Twenty-eight states (including our neighbors Iowa, North Dakota, South Dakota and Wisconsin) have sued to strike down the law on the grounds that it oversteps the constitutional limits of the federal government, the first time that a majority of the states have ever challenged a federal law. The Supreme Court has allocated five-and-a-half hours over three days in March to hear oral arguments on the law’s constitutionality — the longest oral argument in recent Supreme Court history.
But despite the historical significance of this case and the grave constitutional questions raised by this law, Attorney General Lori Swanson — the elected official tasked with defending the constitutional rights of all Minnesotans — has declined to stand up for our rights. In fact, when asked to do so by then-Gov. Tim Pawlenty, Swanson wrote a letter concluding that the law was constitutional and even said she would defend it in court.
As I have written previously, Swanson ought to reconsider.
In my opinion the law violates the constitutional rights of Minnesotans. It does so through the so-called “individual mandate,” which requires each individual to purchase health insurance. For the first time ever, the federal government is attempting to force individuals to purchase a product as a condition of living in America.
The Eleventh Circuit‘s reasoning
The Obama administration asserts that the mandate is simply an exercise of Congress’ powers to regulate interstate commerce or to impose taxes. But as the Eleventh Circuit concluded, the individual mandate “is a civil regulatory penalty and not a tax,” and it amounted to an exercise of power that “is unprecedented, lacks cognizable limits, and imperils our federalist structure.”
The federal health-care law also oversteps by requiring Minnesota to make costly changes to its health-care programs or risk losing billions of dollars annually in Medicaid funds.
Under the U.S. Constitution, Congress has limited power to encourage states to agree to federal standards by offering incentives. For example, in 1987, the Supreme Court in South Dakota v. Dole upheld a federal law that withheld 10% of a state’s federal transportation funding if it had a drinking age lower than 21. But, as the court stated, “in some circumstances the financial inducement offered by Congress might be so coercive as to pass the point at which ‘pressure turns into compulsion.'”
Impermissible compulsion
The federal health-care law crosses the line into constitutionally impermissible compulsion, threatening to destroy each state’s budget by withholding all Medicaid funds if a state does not agree to the required expansions of its health programs. In Minnesota’s case, the threatened federal funds amount to nearly a sixth of the entire state budget. For instance, Minnesota will receive about $9.7 billion in federal Medicaid funds in 2012-13, 15.6 percent of the $62.2 billion total state budget.
If Minnesota lost those federal dollars, the result would be a $9.7 billion budget hole. That deficit would make this year’s $6.2 billion deficit, which brought about the longest government shutdown in American history, look like child’s play.

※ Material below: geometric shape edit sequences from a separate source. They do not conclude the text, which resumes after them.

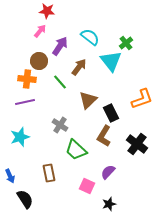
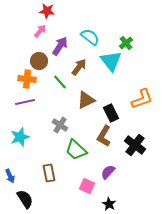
brown triangle: moved 2 px left; rotated 18 degrees clockwise
black cross: moved 2 px left, 1 px down
black star: rotated 24 degrees counterclockwise
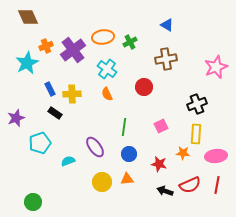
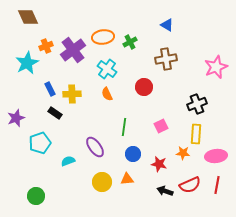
blue circle: moved 4 px right
green circle: moved 3 px right, 6 px up
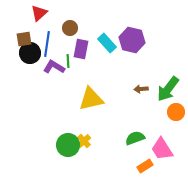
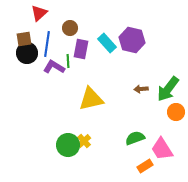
black circle: moved 3 px left
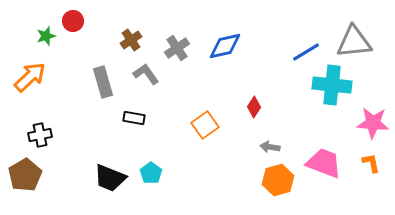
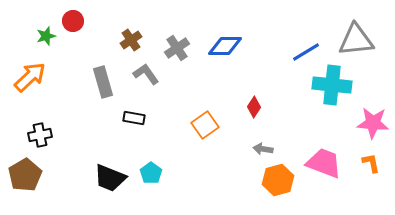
gray triangle: moved 2 px right, 2 px up
blue diamond: rotated 12 degrees clockwise
gray arrow: moved 7 px left, 2 px down
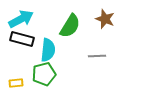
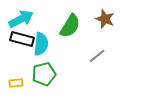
cyan semicircle: moved 7 px left, 6 px up
gray line: rotated 36 degrees counterclockwise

Such a choice is no choice at all. It is compulsion, and it goes beyond the federal government’s power by dictating the terms of Minnesota’s health-care programs, and by extension, the spending of Minnesotans’ tax dollars. If the federal government has that power, we lose our rights to hold our state elected officials accountable for spending our tax dollars.
Individual rights violated
By violating the delicate balance of our federalist system, the Obama health-care law violates the individual rights of all Minnesotans. As the Supreme Court noted just this year in its unanimous decision in Bond v. United States, “By denying any one government complete jurisdiction …, federalism protects the liberty of the individual from arbitrary power. When government acts in excess of its lawful powers, that liberty is at stake.”
Attorney General Swanson should stand up for the rights of Minnesotans and our state government — not defend the federal government’s encroachment on those rights — by joining the states opposing President Obama’s health care law in court.
Harry Niska is an attorney in private practice in Minneapolis.